WARSAW (Reuters) – Cutting through Poland’s Bialowieza forest, the fence on the country’s border with Belarus that is meant to stop the flow of migrants is hampering the movement of the Bialowieza lynxes and could lead to their extinction, researchers said.
Before the border wall was completed in late June, about 40 of the lynxes, which are protected by Polish law, inhabited the dense forest, a UNESCO World Heritage site and an EU Natura 2000 special area of conservation.
It is unclear how many of the lynxes stayed on the Polish side after the barrier was built, but the population is likely to be divided between the two sides, the Mammal Research Institute at the Polish Academy of Sciences, which monitors the forest’s animals, said.
“Lynxes used areas on both sides of the border, had their areas on both sides of the border, functioned as one population.
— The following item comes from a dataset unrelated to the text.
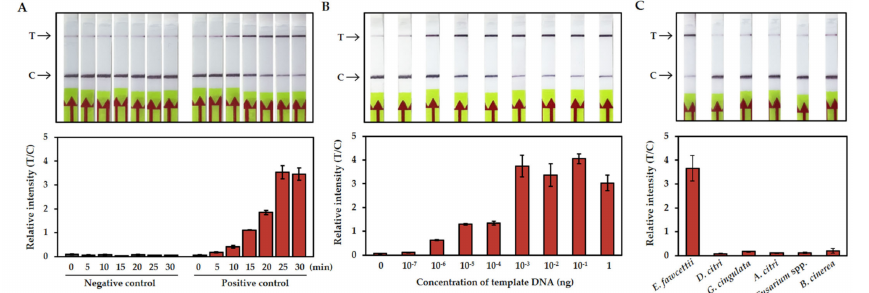
Figure 3. The limit of detection with RPA-CRISPR/Cas12a-LFA. ( A ) Optimal incubation time of the CRISPR/Cas12a reaction. The LFA strip results for different reaction times are shown at the top, and the relative quantifications of band intensities are shown below. NC: negative control, no template, PC: positive control with 1 ng of the total gDNA of E. fawcettii , T: test line, C: control line. ( B ) The sensitivity of the RPA-CRISPR/Cas12a-LFA detection was determined using ten-fold serially diluted gDNA as a template. ( C ) The specificity of the RPA-CRISPR/Cas12a-LFA detection was tested with the causal agents of five common fungal citrus diseases. All the experiments were performed three times, and representative pictures are shown. The error bars indicate the standard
Now, dividing the forest into two separate ecosystems will cause the population of these animals to be separated,” Rafał Kowalczyk, from the institute, said.
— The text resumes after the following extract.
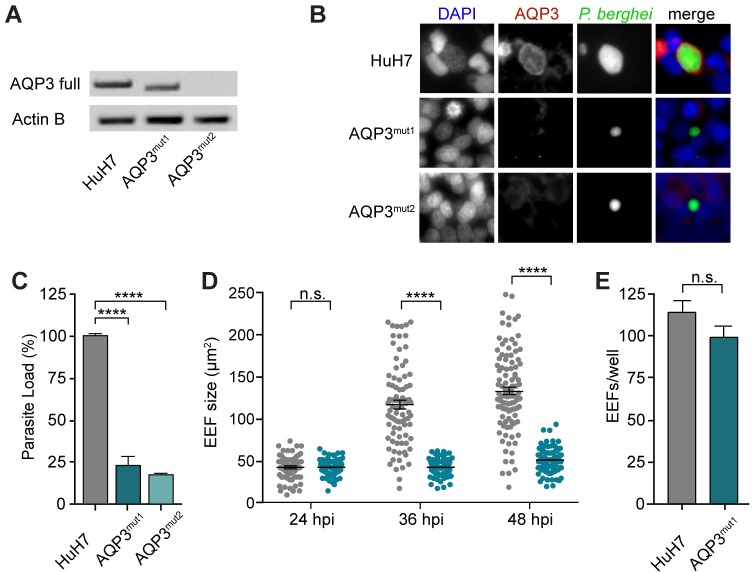
AQP3mut cells prevent the proper development of P. berghei exo-erythrocytic forms.(A) Full length AQP3 transcript PCR amplification of RNA collected from wild type HuH7 cells and AQP3 mutated cell lines produced by CRISPR/Cas9 genome editing, AQP3mut1 and AQP3mut2. A truncated AQP3 transcript was amplified in AQP3mut1 while AQP3mut2 did not produce any AQP3 mRNA. (B) AQP3 protein was not detected by immunostaining in AQP3mut1 or AQP3mut2 cell lines at 48 hpi. Images of cells infected with P. berghei and stained for PbHsp70 (green), HsAQP3 (red), and DAPI (blue). (C) Parasite load in AQP3mut1 and AQP3mut2 cells was significantly decreased by 77 ± 4.7% and 82 ± 0.24%, respectively (mean ± SEM; n = 3 independent experiments) (One-way ANOVA, Dunnett’s multiple comparison test). (D) Size of EEFs in HuH7 wild type cells (grey) and AQP3mut1 cells (blue) at 24, 36, and 48 hpi. EEF size was not significantly different at 24 hpi but was 65% and 64% smaller at 36 and 48 hpi, respectively, in AQP3mut1 compared to wild type cells (unpaired Student’s t-test; n > 100). (E) Number of EEFs was not significantly different in AQP3mut1 cells compared to wild type cells (p = 0.165, unpaired Student’s t-test; n = 5). ***p < 0.001 and ****p < 0.0001.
“Dividing it will obviously affect the possibility of reproduction, will affect the spatial organisation of this population, social organisation, migration, gene flow and may even lead to the extinction of these lynxes in a longer period.”
Poland’s border guard says the fence does not constitute an obstacle for animals as it has 24 gates for large animals to go through if needed, which will enable continuous migration, and pointed to an 1980s fence on the Belarusian side that had already changed the animals’ movement patterns.
Kowalczyk said his research showed that lynxes used to cross through the fence in Belarus undisturbed about 50 to 60 times a year.
The new barrier was built after European countries last year accused Belarus of engineering a migration crisis by flying in people from the Middle East and pushing them to attempt to illegally cross its borders into Poland and Lithuania. Minsk rejected the accusations.